Der Maßnahmenkatalog Meyers im Kreise der DFB-Elf ist lang. Vor der WM in Südafrika 2010 empfahl er ein Hotel auf 1300 Meter Höhe und wurde erhört. Vor den Auswärtsspielen im kasachischen Astana 2010 und 2013 folgte der DFB seinem Rat, die fünfstündige Zeitverschiebung zu ignorieren. So wurden die Hotelzimmer verdunkelt. Meyer machte den Tag zur Nacht. Bei der WM 2014 in Brasilien ließ er Desinfektionsmittel verteilen und Spender aufstellen, um mögliche Erreger im Teamquartier zu bekämpfen und die Sinne zu schärfen.
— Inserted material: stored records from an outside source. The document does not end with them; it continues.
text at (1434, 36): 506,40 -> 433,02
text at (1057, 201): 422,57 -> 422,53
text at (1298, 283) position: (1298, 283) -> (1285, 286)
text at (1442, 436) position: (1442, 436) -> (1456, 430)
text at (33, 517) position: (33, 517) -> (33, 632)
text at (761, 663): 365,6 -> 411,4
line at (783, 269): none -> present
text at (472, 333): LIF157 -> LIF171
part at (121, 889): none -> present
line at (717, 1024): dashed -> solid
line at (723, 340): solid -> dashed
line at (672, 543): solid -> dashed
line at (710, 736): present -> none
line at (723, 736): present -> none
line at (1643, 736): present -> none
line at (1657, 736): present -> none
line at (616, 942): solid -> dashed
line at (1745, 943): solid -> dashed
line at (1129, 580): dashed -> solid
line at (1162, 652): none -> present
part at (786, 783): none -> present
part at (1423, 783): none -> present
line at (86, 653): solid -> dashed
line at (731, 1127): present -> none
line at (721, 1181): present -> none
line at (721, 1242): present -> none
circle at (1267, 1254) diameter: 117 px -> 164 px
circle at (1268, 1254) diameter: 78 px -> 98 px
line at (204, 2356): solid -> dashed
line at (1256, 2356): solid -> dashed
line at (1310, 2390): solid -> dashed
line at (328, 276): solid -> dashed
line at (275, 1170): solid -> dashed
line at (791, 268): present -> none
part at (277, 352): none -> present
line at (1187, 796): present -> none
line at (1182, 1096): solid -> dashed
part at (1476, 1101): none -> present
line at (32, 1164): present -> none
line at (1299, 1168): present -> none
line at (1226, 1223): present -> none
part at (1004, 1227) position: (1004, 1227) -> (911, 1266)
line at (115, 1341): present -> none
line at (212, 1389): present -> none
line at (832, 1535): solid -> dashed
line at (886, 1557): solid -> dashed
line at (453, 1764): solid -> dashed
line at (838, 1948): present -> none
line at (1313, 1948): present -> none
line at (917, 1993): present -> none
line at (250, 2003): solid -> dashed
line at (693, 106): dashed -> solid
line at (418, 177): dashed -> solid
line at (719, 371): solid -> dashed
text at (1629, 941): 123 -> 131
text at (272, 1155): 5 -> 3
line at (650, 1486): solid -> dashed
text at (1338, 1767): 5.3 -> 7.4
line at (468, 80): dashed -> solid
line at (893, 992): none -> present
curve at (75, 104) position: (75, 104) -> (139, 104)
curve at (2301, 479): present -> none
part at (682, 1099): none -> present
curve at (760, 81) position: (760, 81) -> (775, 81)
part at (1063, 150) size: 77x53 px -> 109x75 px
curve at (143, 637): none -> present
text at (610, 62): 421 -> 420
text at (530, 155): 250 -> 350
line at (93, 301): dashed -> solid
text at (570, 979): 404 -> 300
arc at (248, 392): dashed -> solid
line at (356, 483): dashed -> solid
Nun ist Meyers Gegner ein größerer. Im Kampf gegen das Coronavirus und für das Konzept für die Fortsetzung des Spielbetriebs ruht sein aktuelles Forschungsprojekt an der Uni Saarland. Am in vielen medizinischen Fußballfachfragen weltweit führenden Institut Meyers sollte jetzt eigentlich zu möglichen Kopfverletzungen bei Kopfbällen geforscht werden. Nun ist Meyers Expertise in der DFL-Taskforce gefordert – und damit seine Ausdauer, die der aus Nienburg an der Weser stammende Niedersachse auch auf anderem Feld unter Beweis gestellt hat. Er legte die zehn Kilometer mal in weniger als 31 Minuten zurück.

Jetzt ist der passionierte Läufer auf einer besonders anspruchsvollen Strecke unterwegs. Der Corona-Marathon des Tim Meyer bleibt in vollem Gange.